*** Opening Text block ***
If your IP is on that list,  STOP IT!!

----------

## ningo

These are Drones probing various Subnets on the Internets. Sadly, these belong to the ambient noise nowadays. It's save to ignore them as long as you don't have a password one can look up in a dictionary or is shorter than 5 letters.

----------

## Napalm Llama

 *pteppic wrote:*   

> 192.168.1.254

 

Are you sure about this one?  If so, I'd be worried...

----------

## pteppic

 *Napalm Llama wrote:*   

>  *pteppic wrote:*   192.168.1.254 
> 
> Are you sure about this one?  If so, I'd be worried...

 It's in the sent from header of the emails I grepped, not an issue, it's the LAN IP of the machine being attacked.

----------

## lghman

 *ningo wrote:*   

> These are Drones probing various Subnets on the Internets. Sadly, these belong to the ambient noise nowadays. It's save to ignore them as long as you don't have a password one can look up in a dictionary or is shorter than 5 letters.

 

You mean my password should be longer than 5 letters???   :Shocked:   :Laughing: 

I'll play with some of those ip's later tonight and see what I get.  I agree with ningo though, I wouldn't worry about it.

Napalm Llama:  Nice catch, I barely looked at that list!    :Very Happy: 

----------
*** Closing Text block ***
--- Activity ---
From the forum thread about IP addresses probing the network, return the passage between "You mean my" and "worry about it.", inclusive.
*** Opening Provided records ***
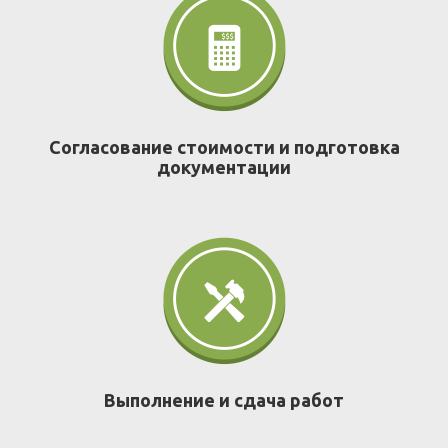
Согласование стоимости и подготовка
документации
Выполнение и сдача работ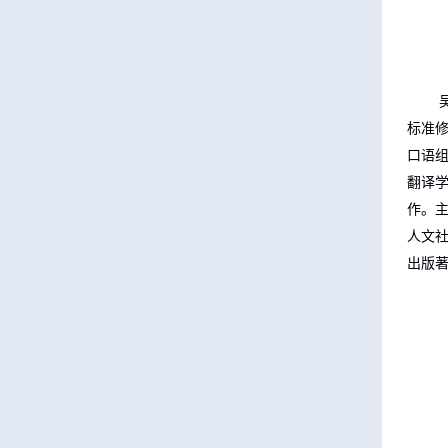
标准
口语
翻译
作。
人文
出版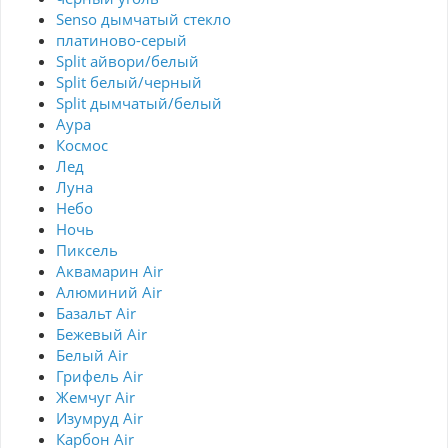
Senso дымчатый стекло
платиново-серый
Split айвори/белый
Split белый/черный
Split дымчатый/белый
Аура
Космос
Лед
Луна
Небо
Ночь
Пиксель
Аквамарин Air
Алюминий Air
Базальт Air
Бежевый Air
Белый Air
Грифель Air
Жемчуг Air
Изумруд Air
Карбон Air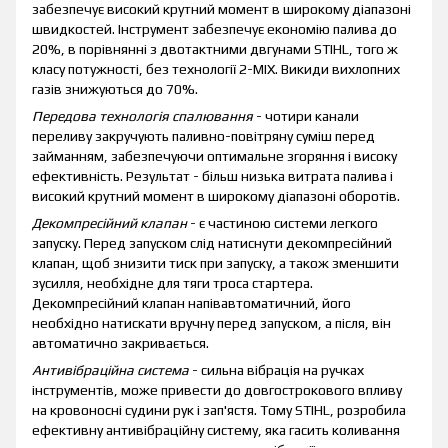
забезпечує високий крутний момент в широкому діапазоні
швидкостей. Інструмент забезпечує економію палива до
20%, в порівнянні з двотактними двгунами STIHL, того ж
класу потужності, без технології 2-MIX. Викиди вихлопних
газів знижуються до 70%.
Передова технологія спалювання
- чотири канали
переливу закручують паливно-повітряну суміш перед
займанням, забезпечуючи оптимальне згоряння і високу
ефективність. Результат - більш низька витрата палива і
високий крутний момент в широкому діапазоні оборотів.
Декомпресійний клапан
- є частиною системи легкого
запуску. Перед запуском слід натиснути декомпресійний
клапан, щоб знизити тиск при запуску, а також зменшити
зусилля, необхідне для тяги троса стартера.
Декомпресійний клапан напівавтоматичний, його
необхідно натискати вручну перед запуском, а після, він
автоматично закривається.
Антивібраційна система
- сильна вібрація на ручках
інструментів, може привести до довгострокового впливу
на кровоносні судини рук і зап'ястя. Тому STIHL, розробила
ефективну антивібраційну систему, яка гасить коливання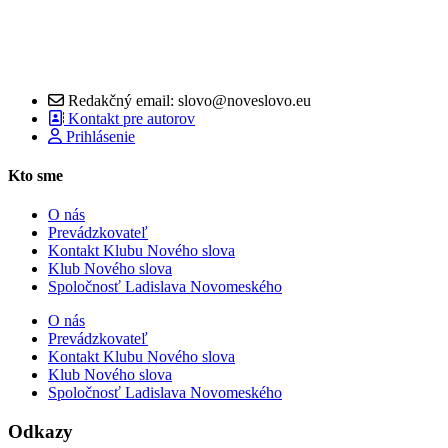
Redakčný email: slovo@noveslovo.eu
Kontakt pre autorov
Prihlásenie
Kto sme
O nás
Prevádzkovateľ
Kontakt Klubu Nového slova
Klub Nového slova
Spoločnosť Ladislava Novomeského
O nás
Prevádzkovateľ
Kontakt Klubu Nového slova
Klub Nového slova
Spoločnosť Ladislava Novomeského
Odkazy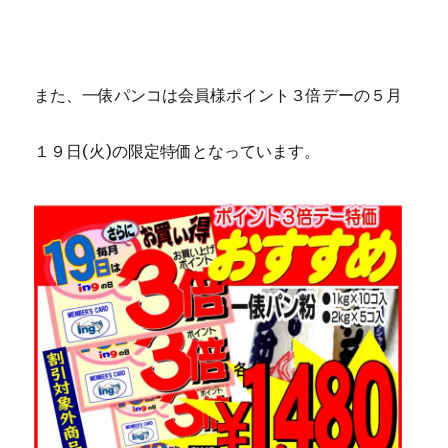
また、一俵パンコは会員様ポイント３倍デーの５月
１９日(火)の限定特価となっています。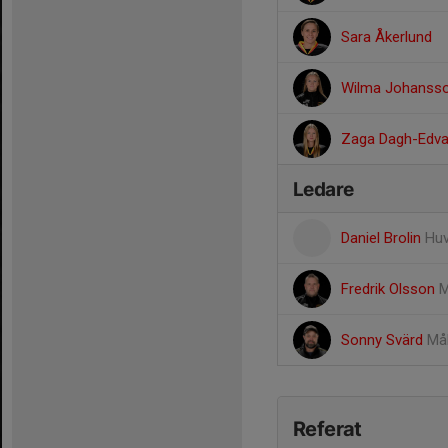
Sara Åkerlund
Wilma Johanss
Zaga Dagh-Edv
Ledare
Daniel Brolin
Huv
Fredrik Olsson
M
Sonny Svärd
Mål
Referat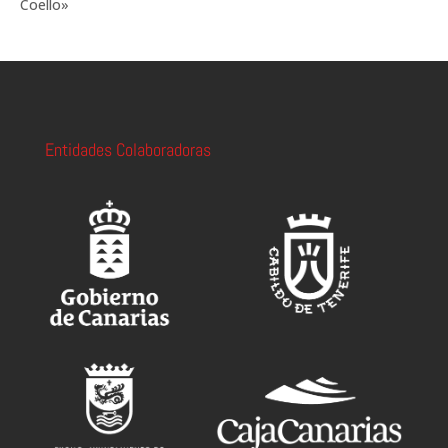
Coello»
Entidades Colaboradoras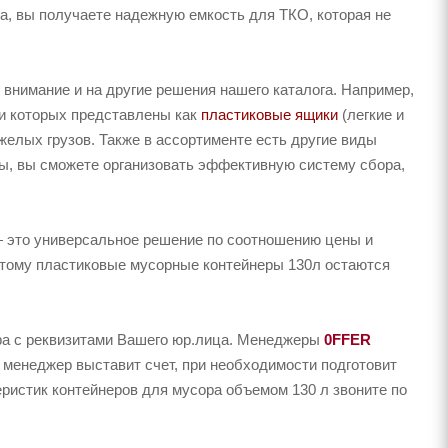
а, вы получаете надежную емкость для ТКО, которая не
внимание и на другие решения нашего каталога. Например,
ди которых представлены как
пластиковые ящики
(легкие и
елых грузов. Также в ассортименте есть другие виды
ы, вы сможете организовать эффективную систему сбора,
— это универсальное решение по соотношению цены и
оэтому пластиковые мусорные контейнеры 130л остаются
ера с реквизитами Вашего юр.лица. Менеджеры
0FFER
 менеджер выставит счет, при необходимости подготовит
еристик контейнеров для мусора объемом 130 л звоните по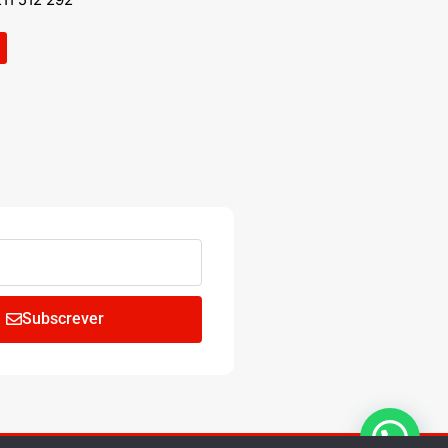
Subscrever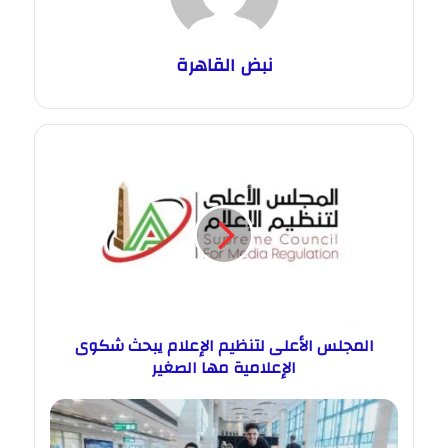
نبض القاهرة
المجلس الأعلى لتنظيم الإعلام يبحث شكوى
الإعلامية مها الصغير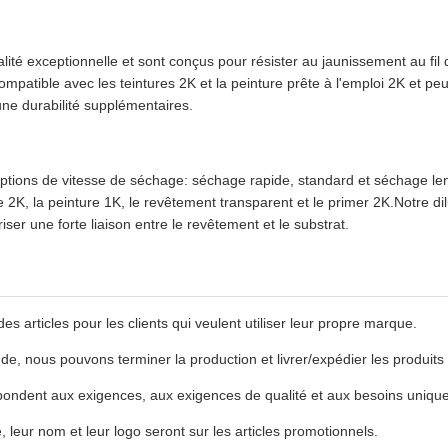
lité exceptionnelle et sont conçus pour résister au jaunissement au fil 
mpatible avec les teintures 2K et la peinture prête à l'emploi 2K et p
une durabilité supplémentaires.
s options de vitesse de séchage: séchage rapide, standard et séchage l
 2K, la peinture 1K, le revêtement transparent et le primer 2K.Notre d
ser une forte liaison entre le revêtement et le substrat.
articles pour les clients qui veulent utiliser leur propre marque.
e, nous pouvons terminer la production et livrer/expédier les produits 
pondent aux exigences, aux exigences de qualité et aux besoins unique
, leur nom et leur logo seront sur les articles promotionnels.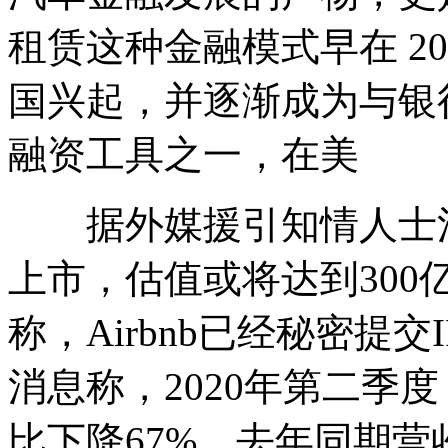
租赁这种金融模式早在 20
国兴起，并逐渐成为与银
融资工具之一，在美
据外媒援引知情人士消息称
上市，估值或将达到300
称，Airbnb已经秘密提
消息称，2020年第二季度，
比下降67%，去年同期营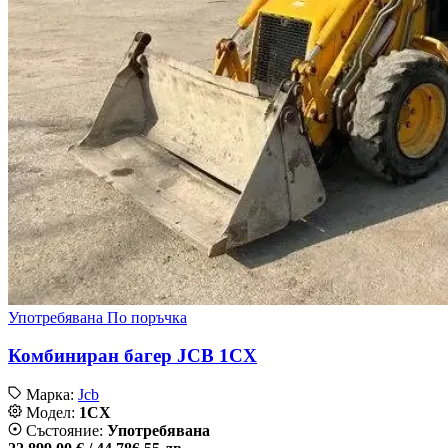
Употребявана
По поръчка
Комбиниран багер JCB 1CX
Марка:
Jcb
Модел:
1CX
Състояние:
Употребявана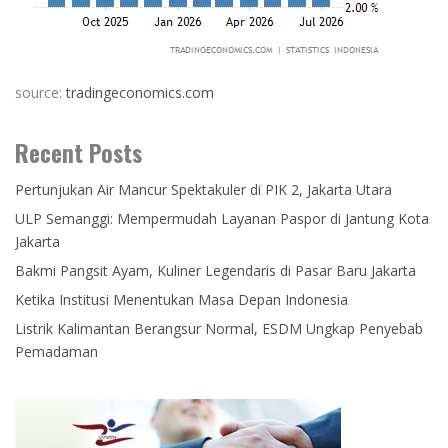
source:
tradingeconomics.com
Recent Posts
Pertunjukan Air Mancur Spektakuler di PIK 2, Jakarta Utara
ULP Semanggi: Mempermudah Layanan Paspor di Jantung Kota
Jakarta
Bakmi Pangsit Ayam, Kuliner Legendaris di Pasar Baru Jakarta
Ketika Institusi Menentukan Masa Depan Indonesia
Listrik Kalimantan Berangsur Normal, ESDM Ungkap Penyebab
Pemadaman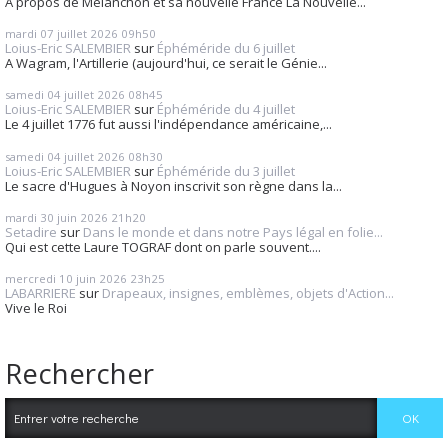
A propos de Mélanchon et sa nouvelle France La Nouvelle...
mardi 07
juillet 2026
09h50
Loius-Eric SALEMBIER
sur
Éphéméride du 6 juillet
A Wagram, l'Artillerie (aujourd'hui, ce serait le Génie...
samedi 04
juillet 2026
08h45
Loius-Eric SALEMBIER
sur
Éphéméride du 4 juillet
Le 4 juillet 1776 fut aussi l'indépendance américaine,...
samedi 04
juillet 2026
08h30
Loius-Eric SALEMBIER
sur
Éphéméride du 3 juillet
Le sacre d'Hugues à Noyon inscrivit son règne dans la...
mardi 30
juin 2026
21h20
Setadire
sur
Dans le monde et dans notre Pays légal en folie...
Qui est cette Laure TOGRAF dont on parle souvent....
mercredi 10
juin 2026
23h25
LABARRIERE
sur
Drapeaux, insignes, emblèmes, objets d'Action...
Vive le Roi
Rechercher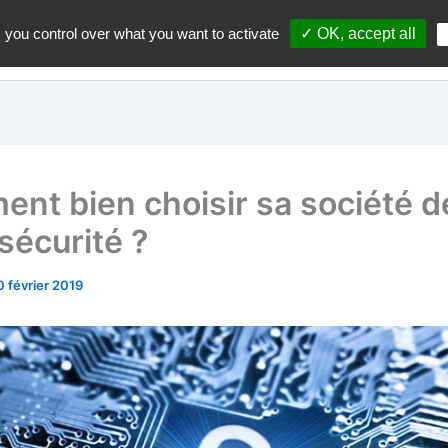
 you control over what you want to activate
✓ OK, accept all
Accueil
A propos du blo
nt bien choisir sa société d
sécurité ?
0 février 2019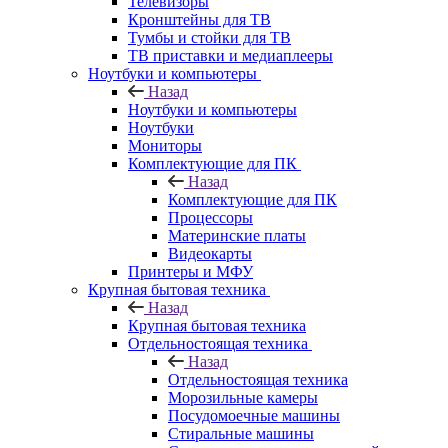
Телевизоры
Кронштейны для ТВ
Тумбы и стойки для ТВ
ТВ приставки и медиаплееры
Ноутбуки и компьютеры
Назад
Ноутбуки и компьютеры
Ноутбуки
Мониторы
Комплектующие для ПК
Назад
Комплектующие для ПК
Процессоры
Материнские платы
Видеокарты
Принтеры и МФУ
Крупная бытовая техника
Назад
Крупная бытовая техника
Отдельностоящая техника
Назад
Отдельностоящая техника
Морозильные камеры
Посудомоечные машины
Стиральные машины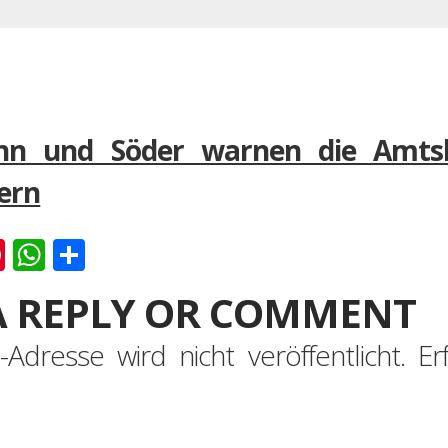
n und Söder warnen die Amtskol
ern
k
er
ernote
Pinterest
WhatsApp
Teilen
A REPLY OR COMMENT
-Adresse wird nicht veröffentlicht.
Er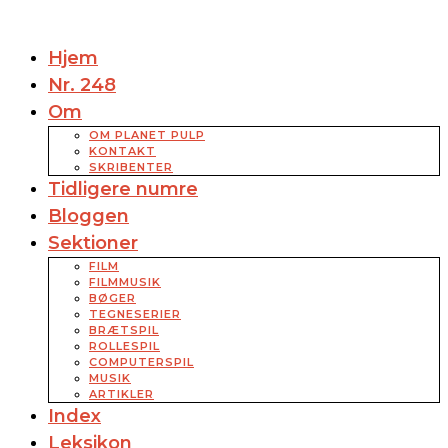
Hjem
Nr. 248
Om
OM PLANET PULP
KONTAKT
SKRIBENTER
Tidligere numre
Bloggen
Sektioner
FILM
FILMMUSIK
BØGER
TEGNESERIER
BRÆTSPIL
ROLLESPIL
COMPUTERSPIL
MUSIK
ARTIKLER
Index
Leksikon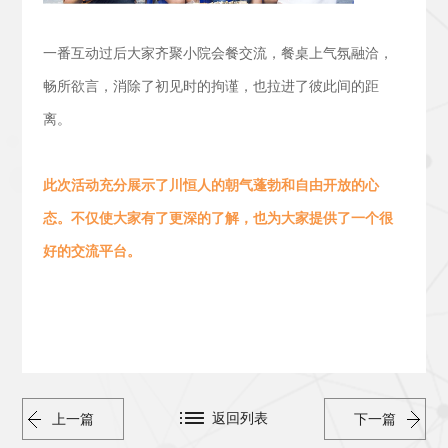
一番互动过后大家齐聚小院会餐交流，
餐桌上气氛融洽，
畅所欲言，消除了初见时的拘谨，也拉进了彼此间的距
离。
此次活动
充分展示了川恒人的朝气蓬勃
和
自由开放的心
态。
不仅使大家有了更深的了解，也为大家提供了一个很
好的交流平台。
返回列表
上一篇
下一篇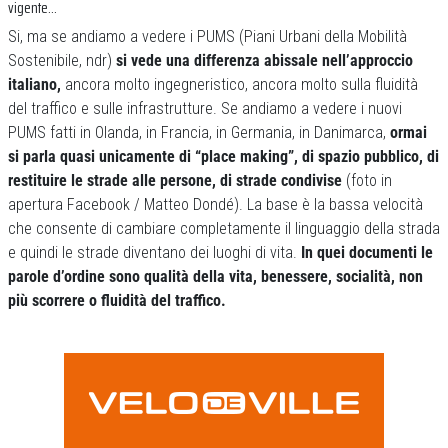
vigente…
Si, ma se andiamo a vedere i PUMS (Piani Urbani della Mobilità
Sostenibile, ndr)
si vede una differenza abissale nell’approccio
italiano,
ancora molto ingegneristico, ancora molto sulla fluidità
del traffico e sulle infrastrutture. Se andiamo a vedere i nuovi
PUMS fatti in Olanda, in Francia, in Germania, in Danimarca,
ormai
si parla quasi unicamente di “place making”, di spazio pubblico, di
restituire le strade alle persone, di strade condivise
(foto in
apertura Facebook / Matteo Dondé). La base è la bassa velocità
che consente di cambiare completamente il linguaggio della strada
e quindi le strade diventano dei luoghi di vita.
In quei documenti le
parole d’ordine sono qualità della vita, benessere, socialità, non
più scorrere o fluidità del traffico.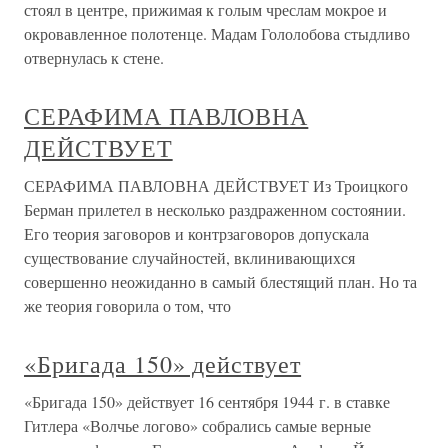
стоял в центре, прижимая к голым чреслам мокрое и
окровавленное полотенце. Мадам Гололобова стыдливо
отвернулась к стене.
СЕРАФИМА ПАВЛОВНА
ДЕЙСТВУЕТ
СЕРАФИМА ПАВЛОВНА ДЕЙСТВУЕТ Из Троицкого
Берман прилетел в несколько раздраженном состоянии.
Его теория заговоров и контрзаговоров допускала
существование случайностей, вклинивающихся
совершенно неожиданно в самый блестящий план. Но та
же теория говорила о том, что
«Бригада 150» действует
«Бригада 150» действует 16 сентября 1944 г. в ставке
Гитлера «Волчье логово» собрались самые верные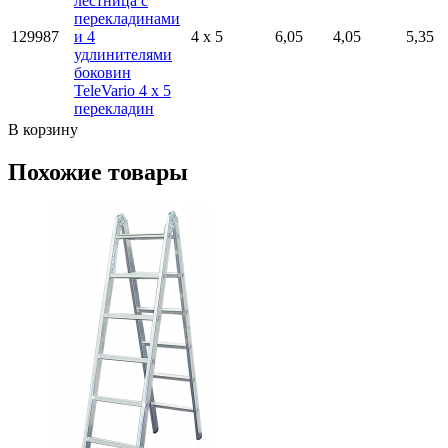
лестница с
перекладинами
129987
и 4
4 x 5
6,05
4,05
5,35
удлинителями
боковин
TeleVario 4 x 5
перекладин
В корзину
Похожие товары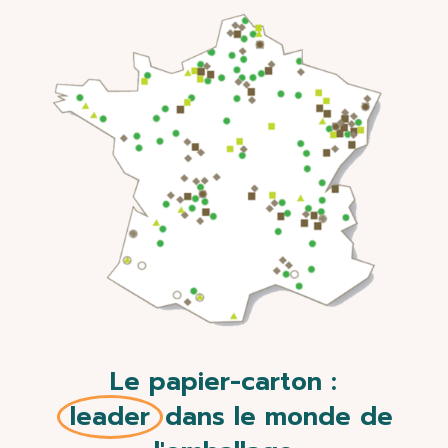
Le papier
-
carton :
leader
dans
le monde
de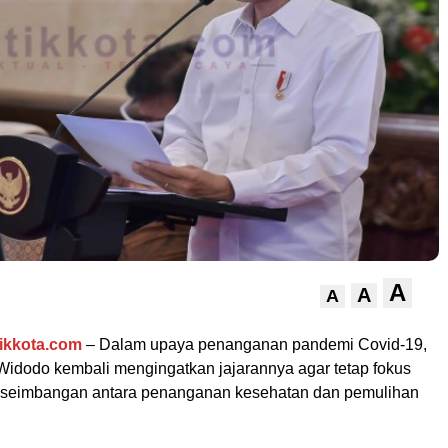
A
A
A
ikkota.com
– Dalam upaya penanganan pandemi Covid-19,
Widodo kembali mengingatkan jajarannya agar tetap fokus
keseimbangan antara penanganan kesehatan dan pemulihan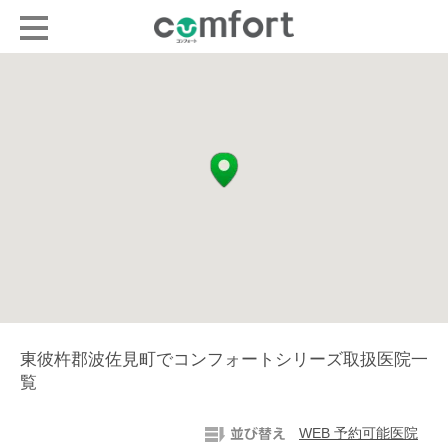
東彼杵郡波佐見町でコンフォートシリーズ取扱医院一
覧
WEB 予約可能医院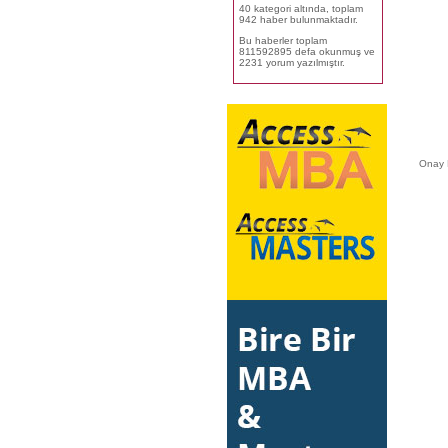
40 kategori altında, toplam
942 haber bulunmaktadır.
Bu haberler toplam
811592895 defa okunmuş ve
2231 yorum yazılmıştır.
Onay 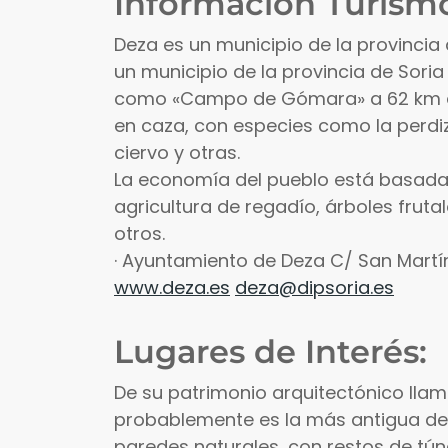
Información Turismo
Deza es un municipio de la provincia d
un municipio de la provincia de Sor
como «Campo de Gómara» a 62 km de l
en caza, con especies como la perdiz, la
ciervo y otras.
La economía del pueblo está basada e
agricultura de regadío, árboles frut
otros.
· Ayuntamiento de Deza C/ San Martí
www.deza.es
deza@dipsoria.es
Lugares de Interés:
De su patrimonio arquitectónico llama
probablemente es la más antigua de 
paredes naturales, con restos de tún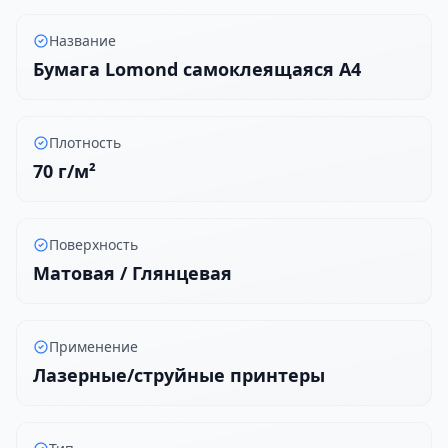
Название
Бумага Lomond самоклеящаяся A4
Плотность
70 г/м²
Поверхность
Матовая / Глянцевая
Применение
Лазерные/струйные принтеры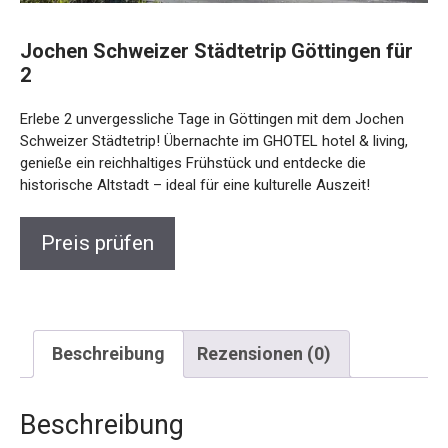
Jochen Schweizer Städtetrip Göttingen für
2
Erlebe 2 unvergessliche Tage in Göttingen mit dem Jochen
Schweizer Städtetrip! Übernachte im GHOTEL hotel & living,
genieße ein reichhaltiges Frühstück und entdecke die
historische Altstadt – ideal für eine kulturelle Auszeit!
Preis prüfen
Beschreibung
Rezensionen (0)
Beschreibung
*** Closing Provided records ***
--- Task output ---
You mean my password should be longer than 5 letters???   :Shocked:   :Laughing: 

I'll play with some of those ip's later tonight and see what I get.  I agree with ningo though, I wouldn't worry about it.